Pointers in Racket

In Racket, we don’t have explicit pointers like in some other languages. Instead, we can use mutable data structures to achieve similar effects. Let’s explore this concept using mutable boxes.

#lang racket

(require racket/box)

; We'll show how mutable boxes work in contrast to values with
; 2 functions: 'zeroval' and 'zerobox'. 'zeroval' has a
; number parameter, so arguments will be passed to it by
; value. 'zeroval' will get a copy of 'ival' distinct
; from the one in the calling function.
(define (zeroval ival)
  (set! ival 0))

; 'zerobox' in contrast has a box parameter, which is mutable.
; The 'set-box!' function in the function body then changes
; the value stored in the box. This is similar to dereferencing
; a pointer and changing the value at that address.
(define (zerobox ibox)
  (set-box! ibox 0))

(define (main)
  (define i 1)
  (printf "initial: ~a\n" i)
  
  (zeroval i)
  (printf "zeroval: ~a\n" i)
  
  ; The 'box' function creates a new mutable box containing the value.
  ; This is similar to getting a pointer to 'i'.
  (zerobox (box i))
  (printf "zerobox: ~a\n" i)
  
  ; We can print the box itself, which shows it's a different type
  ; than the value it contains.
  (printf "box: ~a\n" (box i)))

(main)

To run this program, save it to a file (e.g., mutable-boxes.rkt) and use the Racket interpreter:

$ racket mutable-boxes.rkt
initial: 1
zeroval: 1
zerobox: 1
box: #&1

zeroval doesn’t change the i in main, but zerobox does change the value of i. However, note that in this Racket example, we’re not actually changing i directly in main. To do that, we would need to use a more complex structure or a parameter. This example demonstrates the concept of mutable state, which is the closest equivalent to pointers in Racket.

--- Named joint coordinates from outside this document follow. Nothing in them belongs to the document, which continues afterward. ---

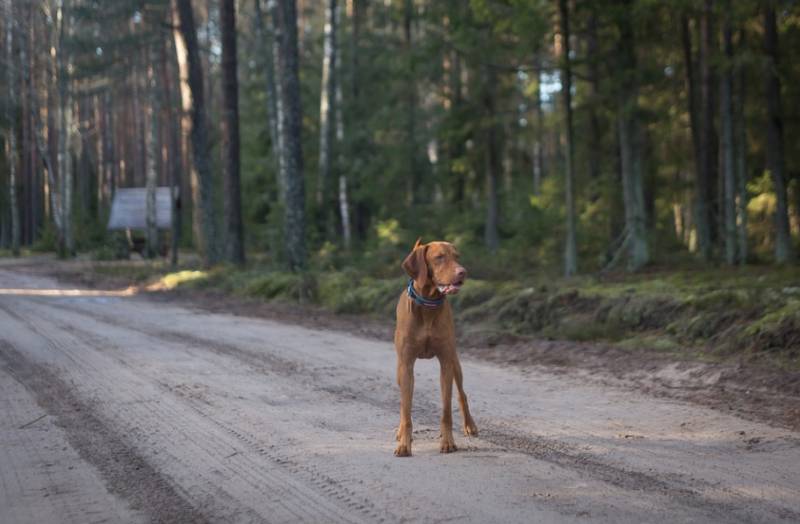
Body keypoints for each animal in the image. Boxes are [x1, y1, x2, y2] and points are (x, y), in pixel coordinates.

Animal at [392, 239, 476, 456]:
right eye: (439, 257)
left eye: (457, 256)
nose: (463, 272)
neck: (428, 306)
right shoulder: (406, 365)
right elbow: (406, 410)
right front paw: (404, 444)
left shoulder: (446, 362)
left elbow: (447, 410)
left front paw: (448, 442)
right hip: (399, 370)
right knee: (403, 404)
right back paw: (400, 430)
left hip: (455, 363)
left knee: (462, 394)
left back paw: (470, 425)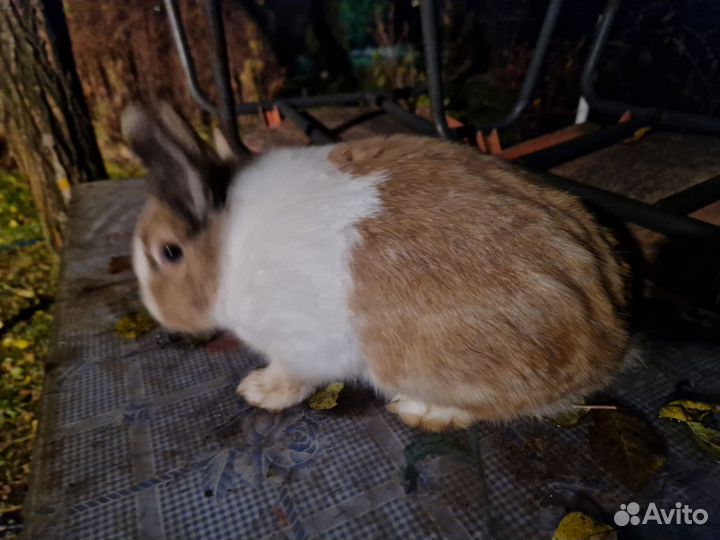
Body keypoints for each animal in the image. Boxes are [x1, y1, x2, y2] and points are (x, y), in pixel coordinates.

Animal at [122, 102, 634, 432]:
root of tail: (610, 338)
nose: (161, 315)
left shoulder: (297, 346)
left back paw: (422, 412)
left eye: (168, 253)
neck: (225, 249)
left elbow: (293, 377)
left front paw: (259, 391)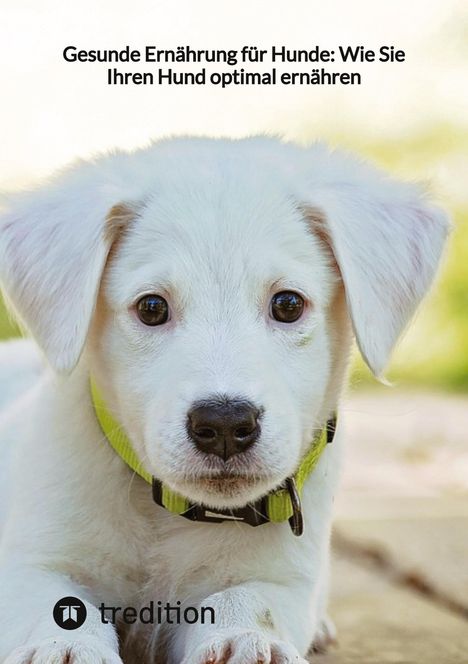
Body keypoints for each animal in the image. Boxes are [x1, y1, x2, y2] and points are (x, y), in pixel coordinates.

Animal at [0, 136, 448, 664]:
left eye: (288, 304)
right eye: (151, 307)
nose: (226, 426)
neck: (169, 516)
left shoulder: (286, 581)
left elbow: (248, 599)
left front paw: (247, 639)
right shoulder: (31, 561)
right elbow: (58, 603)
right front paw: (65, 647)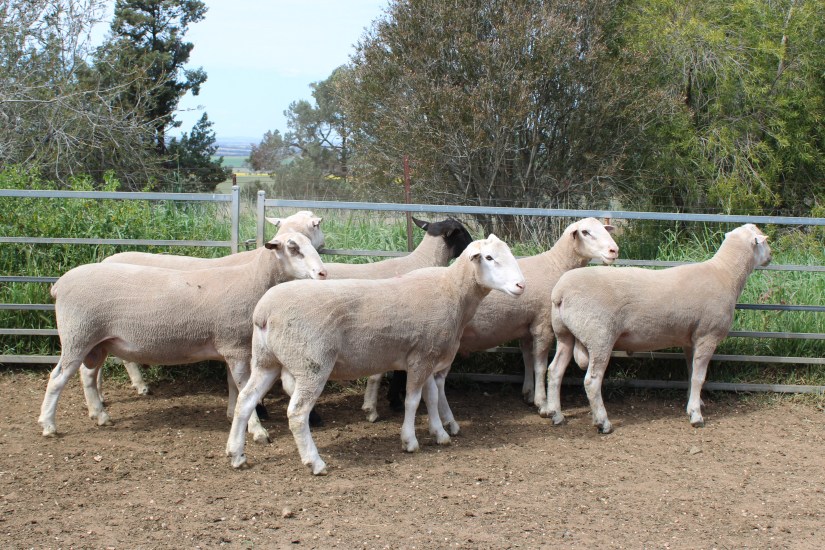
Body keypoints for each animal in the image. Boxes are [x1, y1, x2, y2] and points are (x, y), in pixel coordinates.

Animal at [38, 232, 327, 442]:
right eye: (293, 248)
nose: (323, 273)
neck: (253, 281)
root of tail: (58, 285)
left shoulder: (229, 346)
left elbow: (233, 386)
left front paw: (231, 415)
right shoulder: (235, 346)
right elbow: (244, 389)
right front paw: (256, 430)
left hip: (98, 341)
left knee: (87, 375)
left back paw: (100, 415)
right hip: (77, 334)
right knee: (58, 377)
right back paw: (48, 424)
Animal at [225, 234, 526, 475]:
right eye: (489, 257)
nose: (521, 285)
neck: (453, 291)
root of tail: (264, 312)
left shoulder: (427, 353)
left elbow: (430, 397)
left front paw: (440, 434)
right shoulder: (421, 358)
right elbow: (413, 401)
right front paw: (410, 441)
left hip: (267, 360)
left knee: (245, 400)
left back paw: (236, 454)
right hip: (312, 364)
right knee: (297, 413)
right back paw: (315, 462)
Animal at [365, 217, 619, 428]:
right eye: (586, 232)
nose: (614, 250)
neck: (557, 265)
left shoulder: (525, 325)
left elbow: (527, 358)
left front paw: (528, 393)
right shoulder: (542, 323)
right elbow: (539, 364)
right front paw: (542, 403)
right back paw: (378, 407)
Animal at [543, 223, 772, 433]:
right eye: (764, 241)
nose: (771, 255)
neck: (726, 274)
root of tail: (560, 292)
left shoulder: (690, 339)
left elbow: (691, 372)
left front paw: (694, 403)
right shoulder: (708, 335)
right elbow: (699, 376)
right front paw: (696, 416)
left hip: (564, 333)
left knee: (555, 371)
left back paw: (556, 415)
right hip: (600, 336)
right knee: (592, 381)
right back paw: (602, 422)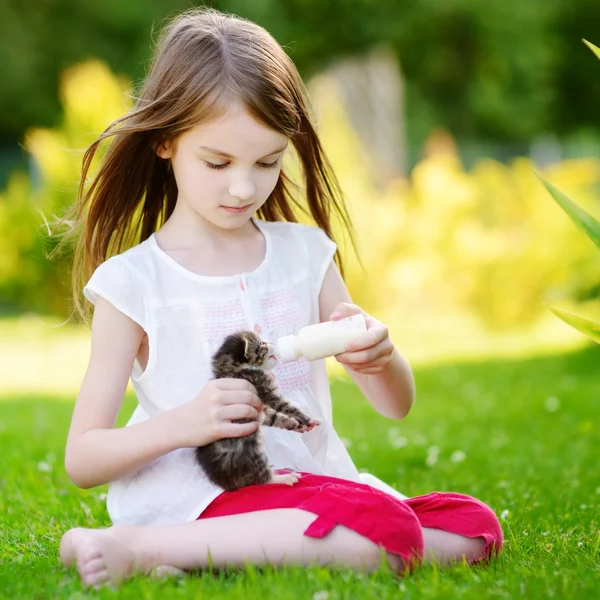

In Racket, most data is immutable by default, which is different from languages with explicit pointers. When you need mutable state, you use specific constructs like boxes or other mutable data structures. This approach helps manage side effects and makes programs easier to reason about, but it requires a different way of thinking about state and references compared to pointer-based languages.